Segment Start: Data listing

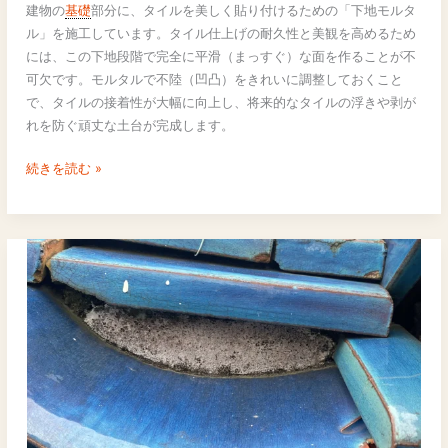
下
建物の
基礎
部分に、タイルを美しく貼り付けるための「下地モルタ
地
ル」を施工しています。タイル仕上げの耐久性と美観を高めるため
モ
には、この下地段階で完全に平滑（まっすぐ）な面を作ることが不
ル
可欠です。モルタルで不陸（凹凸）をきれいに調整しておくこと
タ
で、タイルの接着性が大幅に向上し、将来的なタイルの浮きや剥が
ル
れを防ぐ頑丈な土台が完成します。
施
工
続きを読む »
｜
タ
イ
ル
の
接
着
を
高
め
る
平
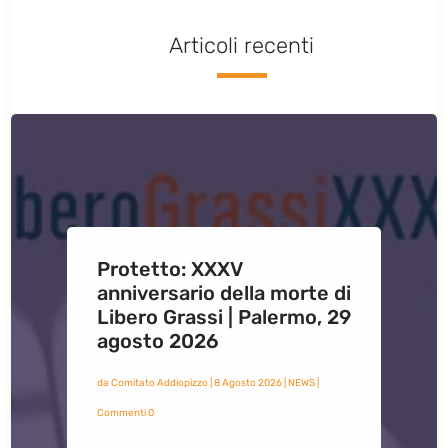
Articoli recenti
Protetto: XXXV
anniversario della morte di
Libero Grassi | Palermo, 29
agosto 2026
da
Comitato Addiopizzo
|
8 Agosto 2026
|
NEWS
|
Commenti 0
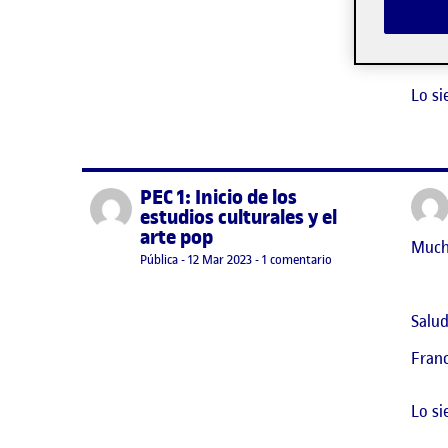
Salud
Fran
Lo si
PEC 1: Inicio de los
Publicado por
estudios culturales y el
arte pop
Mucha
Visibilidad:
Fecha de publicación
12 marzo, 2023 7:22 pm
en PEC 1: Inicio de los
Pública
-
12 Mar 2023
-
1 comentario
Salud
Fran
Lo si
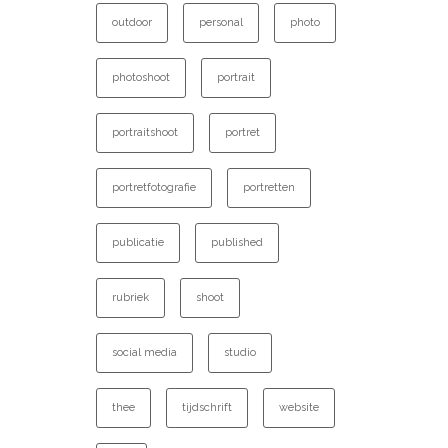
outdoor
personal
photo
photoshoot
portrait
portraitshoot
portret
portretfotografie
portretten
publicatie
published
rubriek
shoot
social media
studio
thee
tijdschrift
website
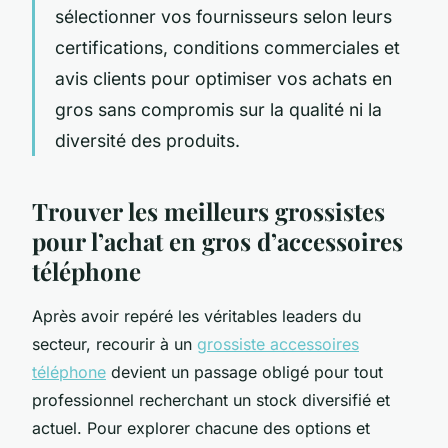
sélectionner vos fournisseurs selon leurs
certifications, conditions commerciales et
avis clients pour optimiser vos achats en
gros sans compromis sur la qualité ni la
diversité des produits.
Trouver les meilleurs grossistes
pour l’achat en gros d’accessoires
téléphone
Après avoir repéré les véritables leaders du
secteur, recourir à un
grossiste accessoires
téléphone
devient un passage obligé pour tout
professionnel recherchant un stock diversifié et
actuel. Pour explorer chacune des options et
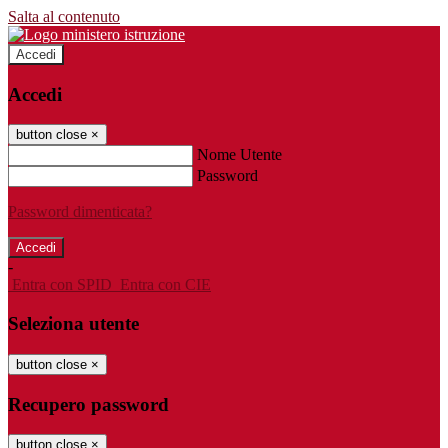
Salta al contenuto
Accedi
Accedi
button close
×
Nome Utente
Password
Password dimenticata?
-
Entra con SPID
Entra con CIE
Seleziona utente
button close
×
Recupero password
button close
×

Segment End: Data listing

--- Exercise description ---
Count the lines in the entries above that contain the word "Inicio" and give only that number.

--- Answer to this problem ---
2